Some practice points

  • Before the works commence, read the contract very carefully to ensure that you understand how notices are to be served. Try and ascertain whether your notice requirements give rise to any conditions precedent by the use of words such as “condition”, “subject to”, or “condition precedent”.
     
  • A word of caution: prudent employers may seek amendments to the standard forms to clarify the date by which notices are to be issued, which would be likely to require notices to be given at the earliest possible date. You should therefore check your contract carefully for any such amendments prior to signing so that you are clear as to what is required.
     
  • Before you serve a notice, be clear on the form the notice is to take. Notices will usually have to be given in writing. If no form is prescribed, you should describe the event or the circumstances relied on in detail, and make it clear on the face of the notice the claim to which the notice is intended to relate under the contract. The notice must be recognisable as a “claim”.
     
  • To avoid any arguments that your notice has not been properly served, try and ensure that your notice is served in the correct way (on the right office, for example) and on the correct person (on a director, the project manager, or other senior personnel of the recipient as might be required by the contract), notwithstanding the decision in Obrascon Huarte Lain SA v Her Majesty’s Attorney General for Gibraltar.
     
  • If you do not serve notices correctly, and your contact imposes a condition precedent in relation to the service of notices, you risk losing entitlements to additional time or money to which you might otherwise be entitled. This is the case even if the notice itself was valid, and was served by the correct method on the correct person, so always proceed with care when issuing notices.
     
  • If you are claiming an extension of time, the earliest you can serve your notice of claim is the earliest date on which it becomes clear that the works are delayed and will impact completion. To be on the safe side, make sure you notify as soon as it becomes likely that the works will be delayed.
     
  • If you fail to notify, and the delay has already begun, following the decision in Obrascon Huarte Lain SA v Her Majesty’s Attorney General for Gibraltar, it will not be too late for you to notify, but again, you should notify as soon as you can to avoid any criticism that your notification has come too late after the delay first began.
     
  • If you wish to terminate, tread very carefully indeed as termination is a serious step. You will need to ensure substantive compliance with the relevant contractual provisions if your termination is to be contractually effective. If you have any reason whatsoever to suspect that your termination notice may be defective, then you should immediately issue a confirming notice which will cure any deficiencies in the original notice.

Conclusion

The decision in Obrascon Huarte Lain SA v Her Majesty’s Attorney General for Gibraltar potentially provides contractors with greater flexibility to retrospectively notify events, the impact of which was not fully understood or appreciated at the time, by adopting a sensible, commercial approach.
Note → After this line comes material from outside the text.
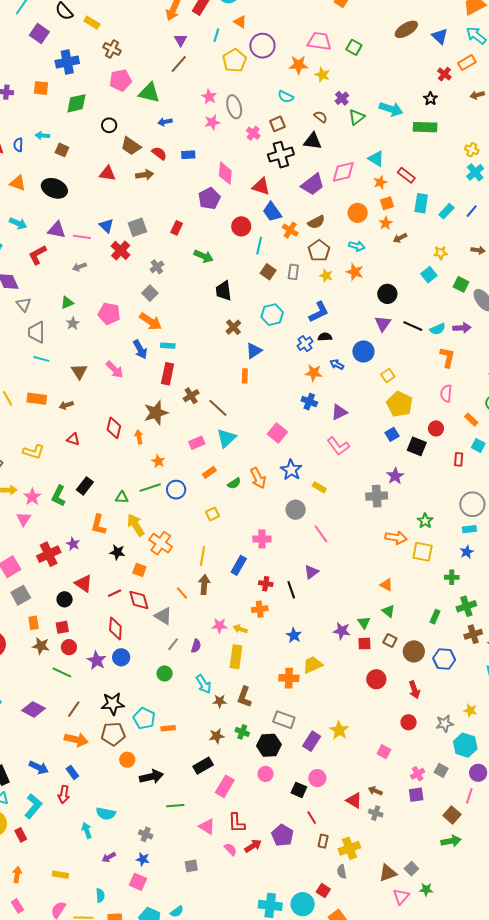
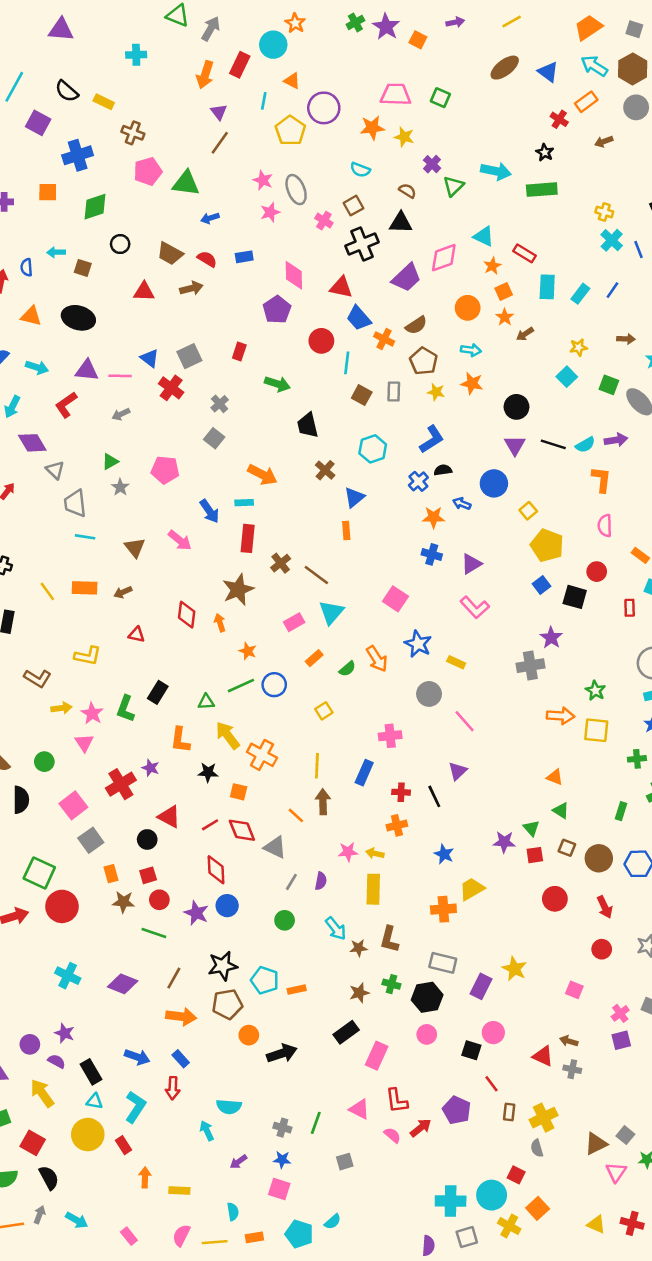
black circle: (109, 125) -> (120, 244), moved
orange arrow: (151, 321) -> (262, 475), moved
green line: (175, 806) -> (316, 1123), moved, turned -60
orange arrow: (17, 875) -> (145, 1177), moved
In practical terms, contractors may be less likely to (i) lose any entitlement they might otherwise have had to an extension of time; (ii) be rendered liable for delay liquidated damages in circumstances where the employer is in fact responsible for the delay; and (iii) lose a right to terminate they might otherwise have had.

Employers will no doubt seek to amend the standard forms to their advantage to make it clear that the contractor’s duty to notify arises on the earliest possible date.